Suppose I have a dataset of variables with the following names (note the stub of x and hm):

x9, xdog, x_99, hma8j, hm40, hm0

I want to develop a programmatic way to provide a list of variable names (which may contain wildcards) and then loop through each variable name to recode all values less than 0 with a missing value (.).

In practice I have many columns and only want to recode some of them. I do not want to use column index or ranges because I do not know them, since my data are large.

My approach involves the following steps:

  1. Create a local macro named myvars containing the variable names with wildcards

    local myvars x* hm*
    
  2. Expand the strings in the variable list to contain the full variable name strings (this should produce the original variable names):

    syntax 'myvars'
    
  3. Loop through list of variable names to set values to missing:

    foreach x of local 'myvars' { 
        replace 'x' = . if 'x' < 0
    }
    

However, I can't figure out how to include the wildcards in the for loop. The above code does not work and produces invalid syntax errors.

I found the following threads on Statalist useful, but they do not provide a solution and the use of stubs does not seem efficient:

Can anyone help me?

2

2 Answers

3
votes
foreach x of varlist x* h* {
   replace `x'= . if `x' < 0
}

from here:

http://www.cpc.unc.edu/research/tools/data_analysis/statatutorial/labor_saving/loops

2
votes

@timat's answer gives a good basic solution, but does not explain what you are doing wrong.

It appears that you are getting confused on several levels:

How to reference local macros

Use left and right single quotes, not repeated (right) single quotes:

. local foo = 42

. di `foo'
42

How best to unpack a wildcard variable list

syntax will do this, but as foreach will do it directly, syntax is redundant for your problem. But even then your syntax example is quite wrong in several ways. As its use is unnecessary, I won't expand on that.
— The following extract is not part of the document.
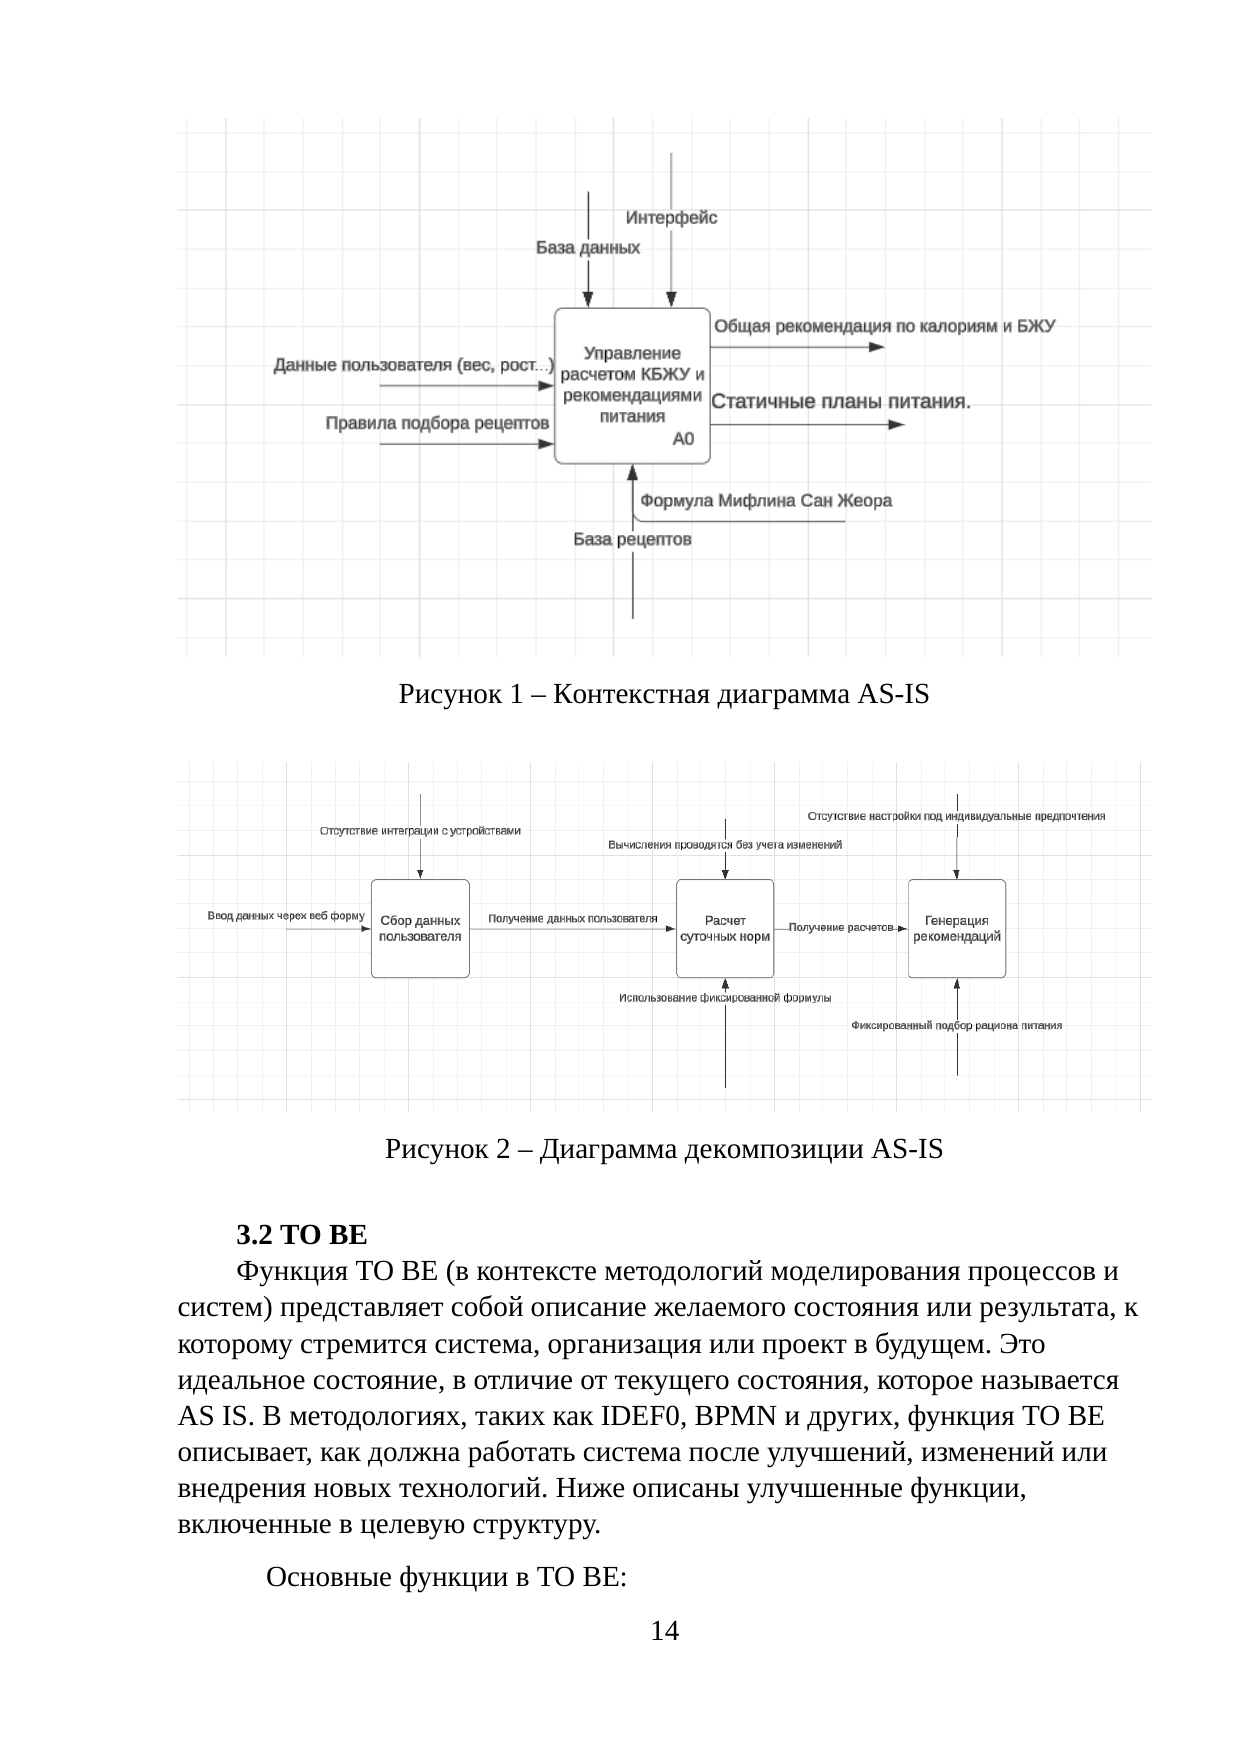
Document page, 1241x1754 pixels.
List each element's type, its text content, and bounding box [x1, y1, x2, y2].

The difference between a macro name and its contents

foreach x of local `myvars' {

(note the corrected punctuation) is almost never what you need. It will usually be

foreach x of local myvars {

Column thinking

Stata is not a spreadsheet program. Columns can be your private word, and no harm done, but column indexes are not supported directly.

How to find answers

You are (I guess) Googling for answers, not trying to read the Stata documentation. There's a lot of the latter and it's hard for beginners to know where to look, but basic help on foreach and associated explanations are more valid than the posts you cite. They are both good (it turns out I wrote both...) but some distance from your problem and it's hardly surprising that you did not find an answer to your question in either. If you want to master basic Stata, there's no real substitute for reading at least the first half of the User's Guide.